## What this task involves
When you restate the data, keep every word as it is and drop the images.

## Recorded data
_ _ _ _ _ _ _
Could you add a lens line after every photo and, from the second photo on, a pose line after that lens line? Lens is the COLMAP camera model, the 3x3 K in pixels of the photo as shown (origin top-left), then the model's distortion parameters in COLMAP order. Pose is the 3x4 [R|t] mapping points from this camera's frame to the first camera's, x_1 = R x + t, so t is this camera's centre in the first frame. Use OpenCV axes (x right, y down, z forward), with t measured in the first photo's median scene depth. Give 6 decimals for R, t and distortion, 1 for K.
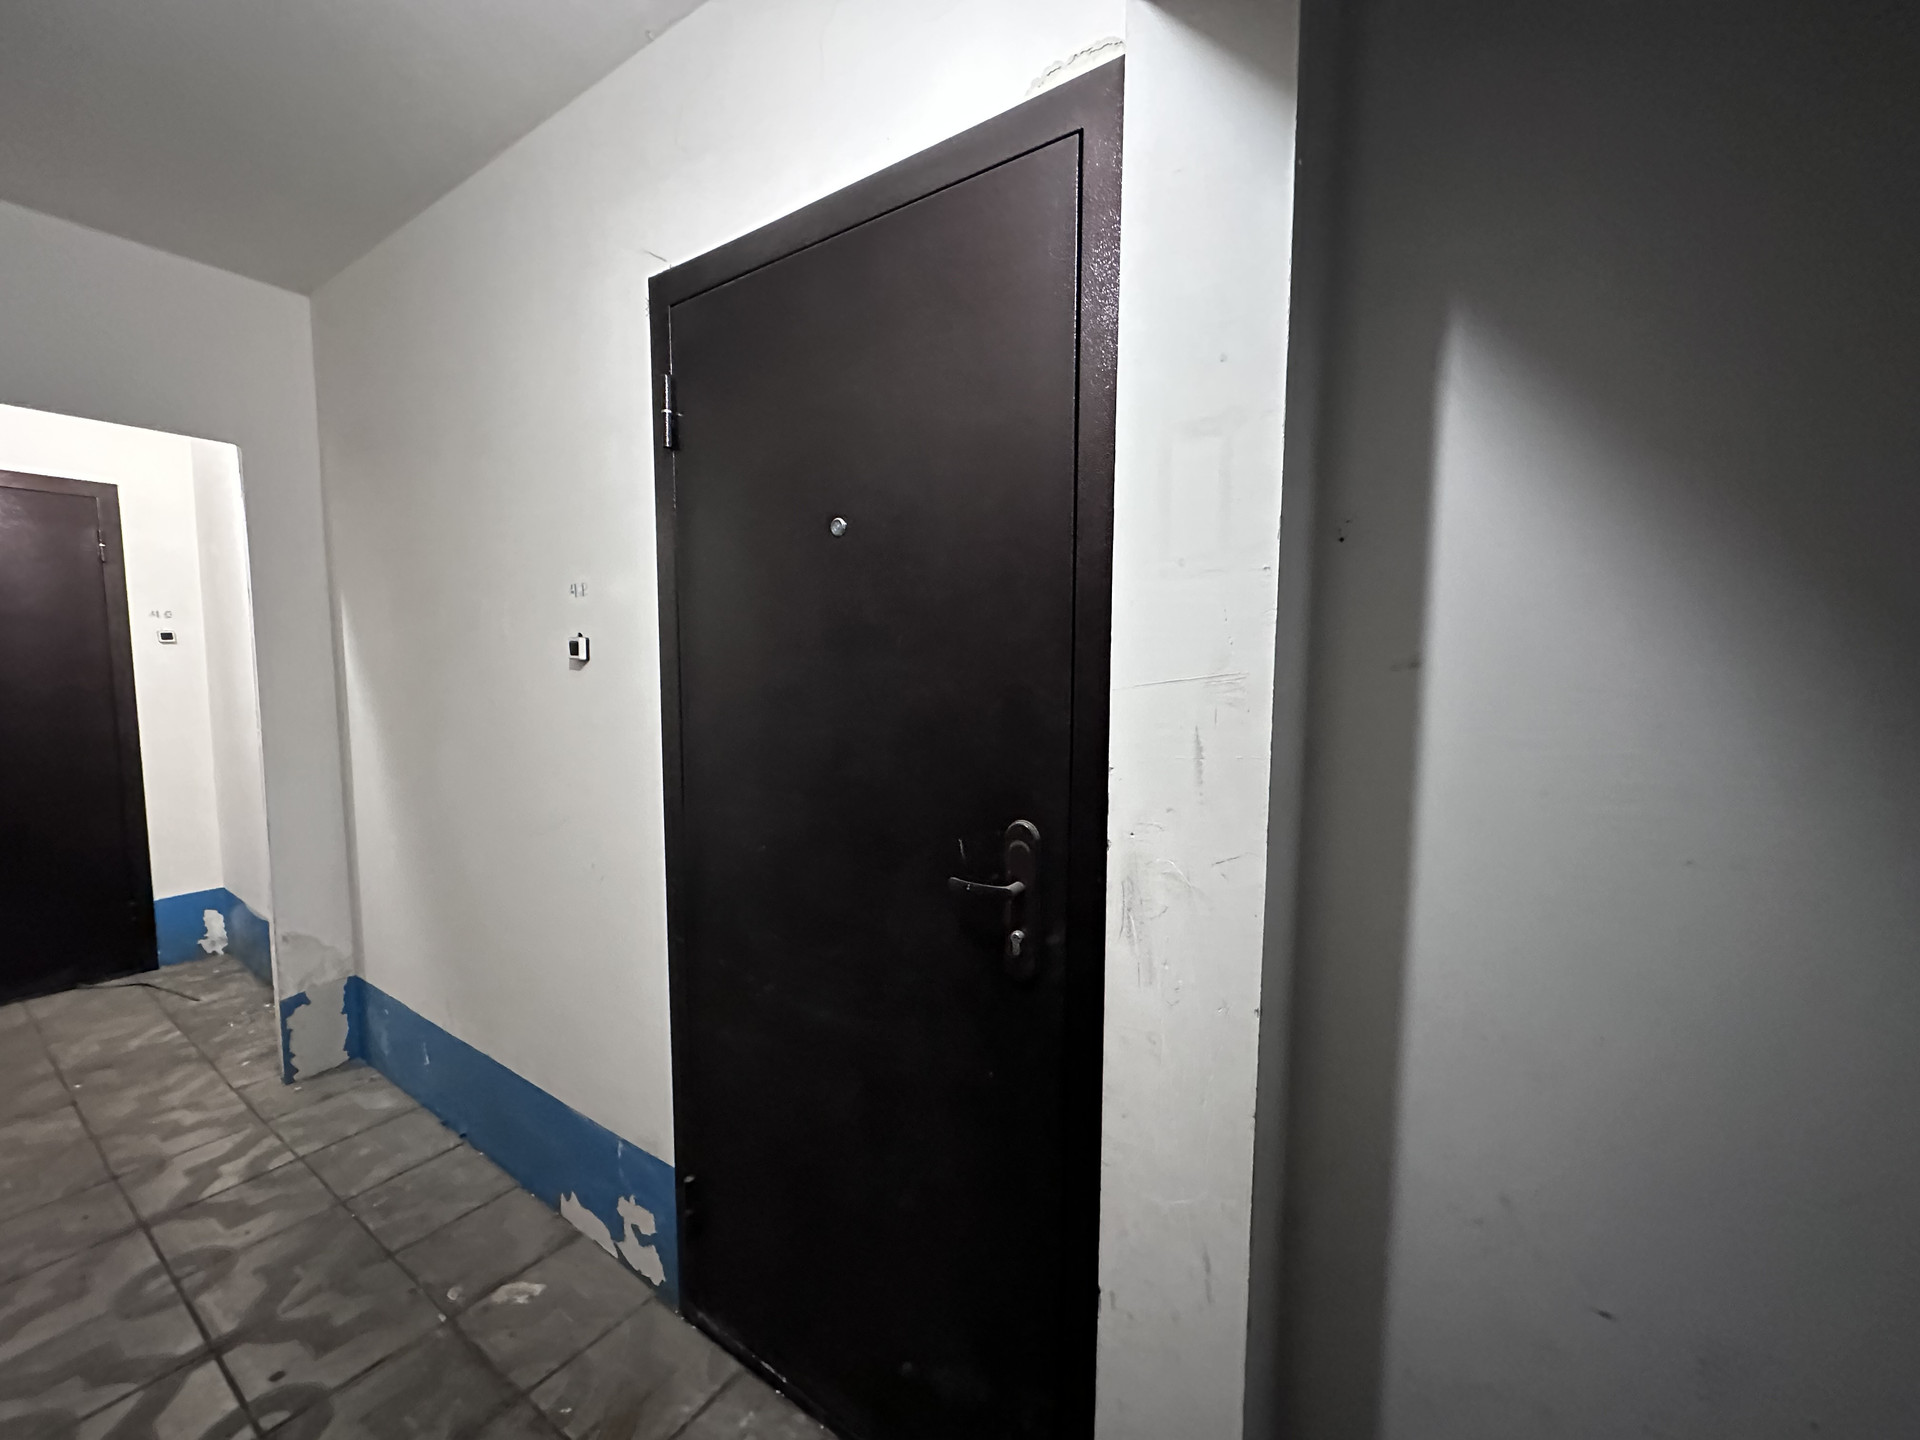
lens RADIAL K [[766.0, 0, 954.6], [0, 766.0, 719.0], [0, 0, 1]] dist [-0.000881, 0.000490]
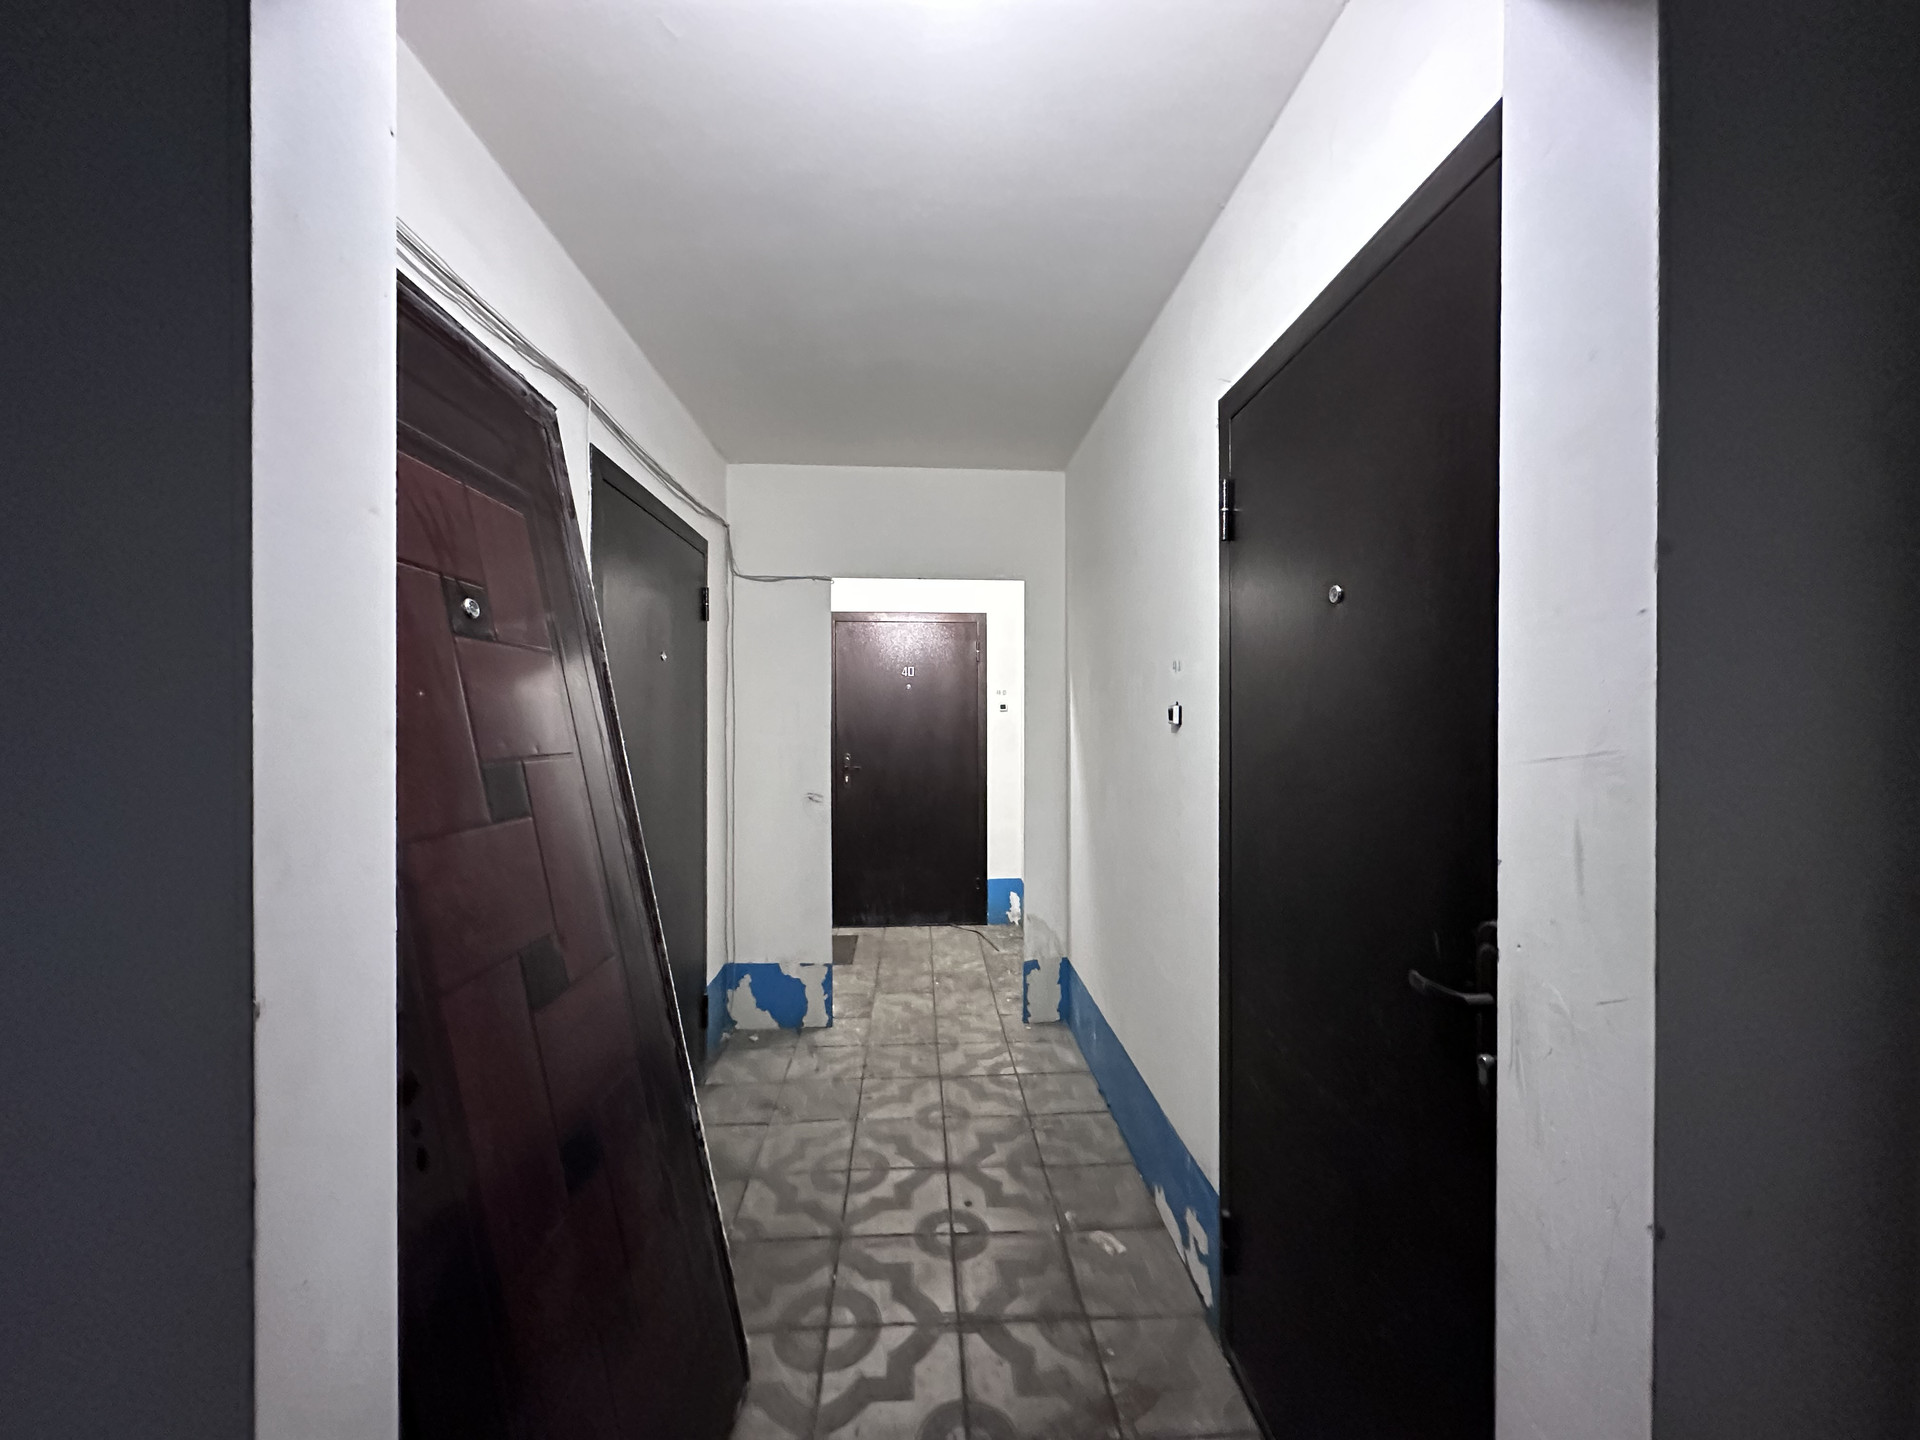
lens RADIAL K [[766.0, 0, 954.6], [0, 766.0, 719.0], [0, 0, 1]] dist [-0.000881, 0.000490]
pose [[0.600809, -0.002893, -0.799388, 0.217616], [-0.059798, 0.997029, -0.048551, -0.005823], [0.797153, 0.076972, 0.598851, 0.010338]]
_ _ _ _ _ _ _
## Reply to the exercise
Could you add a lens line after every photo and, from the second photo on, a pose line after that lens line? Lens is the COLMAP camera model, the 3x3 K in pixels of the photo as shown (origin top-left), then the model's distortion parameters in COLMAP order. Pose is the 3x4 [R|t] mapping points from this camera's frame to the first camera's, x_1 = R x + t, so t is this camera's centre in the first frame. Use OpenCV axes (x right, y down, z forward), with t measured in the first photo's median scene depth. Give 6 decimals for R, t and distortion, 1 for K.
lens RADIAL K [[766.0, 0, 954.6], [0, 766.0, 719.0], [0, 0, 1]] dist [-0.000881, 0.000490]
lens RADIAL K [[766.0, 0, 954.6], [0, 766.0, 719.0], [0, 0, 1]] dist [-0.000881, 0.000490]
pose [[0.600809, -0.002893, -0.799388, 0.217616], [-0.059798, 0.997029, -0.048551, -0.005823], [0.797153, 0.076972, 0.598851, 0.010338]]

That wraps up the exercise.